Ozone nanobubbles are one of the most promising technologies for reducing chemical consumption in swimming pool water treatment. They do not completely eliminate the need for disinfectants, but they can significantly reduce chlorine demand while improving water clarity and swimmer comfort.
How ozone nanobubbles differ from conventional ozone
Conventional ozone systems inject ozone through regular venturi injectors or diffusers. The bubbles rise rapidly to the surface, so much of the ozone escapes before dissolving.
Ozone nanobubbles typically range from about 50–200 nm and behave very differently:
* Nearly neutral buoyancy, remaining suspended for hours or even days
* Much higher ozone dissolution efficiency
* Greater contact time with contaminants
* Continuous oxidation throughout the pool circulation system
* Lower ozone off-gassing
This means more of the generated ozone actually reacts with contaminants instead of escaping into the air.
1. Reduce free chlorine consumption
The biggest chlorine demand in pools comes from oxidation of:
* Sweat
* Body oils
* Cosmetics
* Sunscreen
* Urine
* Dead skin cells
* Organic debris
Normally chlorine performs two jobs:
* Disinfection
* Oxidation
Ozone nanobubbles perform much of the oxidation work, allowing chlorine to focus mainly on residual disinfection.
Typical reductions reported in pilot studies and commercial installations are:
* 20–50% lower chlorine consumption
* Up to 60% in lightly loaded pools with excellent filtration and circulation
The exact reduction depends on swimmer load and local health regulations, which usually require a measurable disinfectant residual.
2. Destroy chloramines
One of ozone's greatest advantages is oxidation of chloramines.
Chloramines cause:
* Chlorine odor
* Eye irritation
* Skin irritation
* Respiratory discomfort
* Poor indoor air quality
Ozone rapidly oxidizes:
* Monochloramine
* Dichloramine
* Trichloramine
Nanobubbles improve this process because ozone remains dissolved longer, increasing contact with chloramines.
Benefits include:
* Much less "chlorine smell"
* Improved swimmer comfort
* Better indoor air quality
* Reduced corrosion of building structures in indoor pools
3. Oxidize dissolved organic carbon (DOC)
Pools accumulate:
* Sweat proteins
* Amino acids
* Urea
* Cosmetics
* Body oils
These compounds:
* Increase chlorine demand
* Support biofilm formation
* Cause yellowish water
* Reduce UV transmission
Ozone nanobubbles oxidize many of these organics into smaller compounds that are easier for filtration and biological processes to remove.
This reduces:
* Water discoloration
* Organic loading
* Chlorine demand
4. Improve filtration efficiency
Oxidation alters suspended particles by:
* Breaking oils into smaller droplets
* Destabilizing colloids
* Increasing particle aggregation (in some cases)
This helps sand, glass media, or cartridge filters capture more material.
Benefits include:
* Lower filter pressure
* Less frequent backwashing
* Reduced water loss
* Longer filter media life
5. Reduce biofilm formation
Biofilms develop on:
* Pipes
* Balance tanks
* Filters
* Pool walls
* Heat exchangers
Biofilms protect bacteria from chlorine.
Because nanobubbles penetrate small crevices and provide sustained oxidation, ozone can reduce biofilm accumulation more effectively than chlorine alone, lowering maintenance requirements.

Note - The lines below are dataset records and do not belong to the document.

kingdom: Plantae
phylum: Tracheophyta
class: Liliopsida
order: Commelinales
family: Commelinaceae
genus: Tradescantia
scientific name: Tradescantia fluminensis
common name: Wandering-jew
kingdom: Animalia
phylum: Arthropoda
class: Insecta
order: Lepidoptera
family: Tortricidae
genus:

6. Inactivate chlorine-resistant microorganisms
Ozone is highly effective against organisms that are more resistant to chlorine, including:
* Cryptosporidiosis (via its causative protozoa)
* Giardia
* Many viruses
* Many bacteria
Ozone acts much faster than chlorine against these organisms, although it leaves no lasting disinfectant residual.
7. Improve water clarity
Nanobubbles help produce:
* Lower turbidity
* Brighter water
* Better light transmission
* Sparkling appearance
This results from:
* Better oxidation
* Better filtration
* Reduced dissolved organics
* Less suspended matter
8. Reduce combined chemical usage
Besides chlorine, pools often use:
* Clarifiers
* Shock treatments
* Algaecides
* Oxidizers
Because ozone continuously oxidizes contaminants, the frequency and dosage of these chemicals can often be reduced.
9. Lower trihalomethane (THM) formation
When chlorine reacts with organics, it can produce disinfection by-products such as:
* Trihalomethanes
* Haloacetic acids
By removing many organic precursors before chlorine reacts with them, ozone nanobubbles can help reduce formation of these compounds, though careful system design is important because ozone itself can form other by-products (such as bromate in bromide-containing water).